Neuroprotection by the stable nitroxide Tempol during reperfusion in a rat model of transient focal ischemia

Abstract

Object. The use of thrombolytic agents in the treatment of stroke has yielded surprisingly modest success, possibly because of reperfusion injury mediated by reactive oxygen species (ROS). Therefore, scavenging ROS may be of therapeutic value in the treatment of stroke. Nitroxides are low-weight superoxide dismutase mimics, which allows them to act as cell-permeable antioxidants. In this study the nitroxide 4-hydroxy-2,2,6,6,-tetramethylpiperidine-1-oxyl (Tempol) is investigated to determine its ability to reduce reperfusion injury.Methods.
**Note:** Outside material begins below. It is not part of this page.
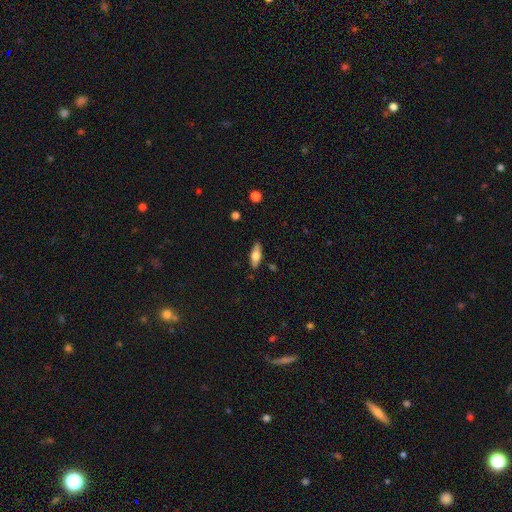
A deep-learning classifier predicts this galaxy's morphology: type=smooth (61%); roundness=in between (68%); merging=none (86%).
Male Sprague—Dawley rats weighing between 280 g and 350 g underwent middle cerebral artery occlusion with an intraluminal suture for 60 minutes. Regional cerebral blood flow, blood pressure, cerebral temperature, and rectal temperature were monitored during the procedure. After reperfusion, the animals were randomized to groups receiving blinded intravenous administration of either Tempol (10 mg/kg; eight animals) or vehicle (eight animals) over the first 20 minutes of reperfusion (Study I). In a second study to determine dose dependency, animals were randomized to groups receiving Tempol (20 mg/kg; eight animals), low-dose Tempol (5 mg/kg; eight animals), or vehicle (eight animals; Study II). The rats were killed after 4 hours of reperfusion, and brain sections were stained with 2,3,5 triphenyltetrazolium chloride. Infarct volumes were measured using digital imaging.Animals receiving Tempol had significantly reduced infarct volumes at doses of 20 mg/kg and 10 mg/kg compared with controls (49.01 ± 18.22% reduction [p = 0.003] and 47.47 ± 34.57 [p = 0.02], respectively). No significant differences in the physiological variables measured were observed between groups.Conclusions. Tempol provides significant neuroprotection after reperfusion in a rat model of transient focal ischemia. These results support the importance of ROS in reperfusion injury and encourage further study of this molecule as a therapeutic agent following thrombolysis.